事件の解決に関わる刑事のさりげない紹介に始まって、しばらく頼りになるのかならないのかわからない不安定な感じから、ちょっとだけ形式的な「手続き」を離れて子供の話を聞こうとしたところからとんでもない方向に話が向かっていくあたりのスリルは無類。

オープニング間もないアンジェリーナ・ジョリーが息子の手を引いて路面電車を降りるときの手の引き方がさまになっていて、この演技と演出は信用できるなと思わせる。
それにしても、ますますイーストウッド作品は一種倫理的になってきたみたい。
アンジーが夫とどういう事情で別れたのか詳しくはわからないが、夫が「責任」を逃げたからだと息子に教える。無責任という点は警察や市長も同様だろう。

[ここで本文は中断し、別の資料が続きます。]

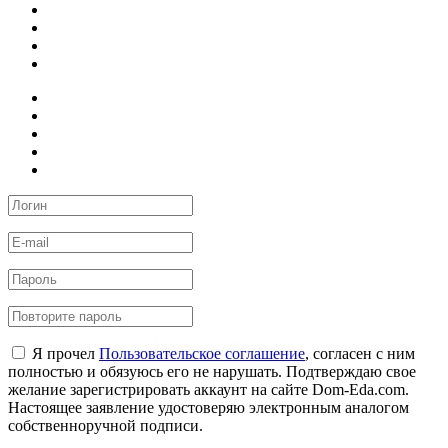
Я прочел
Пользовательское соглашение
, согласен с ним
полностью и обязуюсь его не нарушать. Подтверждаю свое
желание зарегистрировать аккаунт на сайте Dom-Eda.com.
Настоящее заявление удостоверяю электронным аналогом
собственноручной подписи.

権力の腐敗の一方で、ジョン・マルコヴィッチの牧師や、警察が探してきた子供は別人だと証言するのを引き受ける教師と歯医者といったまともな市民がいるのが救い。

失踪する子供と取替えっ子(チェンジリング)になる子供、それからもう一人事件に大きく関わっていく子供が、それぞれ倫理的に厳しく責められる。子供がこれくらい厳しく扱われる映画も珍しいのではないか。不在の失踪した息子がイノセントでいつづけるなのとコントラストをなしているよう。

マルコヴィッチの牧師はプロテスタントの「長老派」だというが、越智道雄の「ワスプ(WASP)―アメリカン・エリートはどうつくられるか」 (中公新書)によると、アメリカ社会のプロテスタントの中でランクが高い(といっていいのか)順に、監督派、統一キリスト教会、長老派、メソディスト、ルーテル派、パブティストと続くので、つまりどちらかというランクの高い方に属するらしい。

取り替えられた子供が割礼を受けている、ということはユダヤ人であることを示していると考えていいだろう。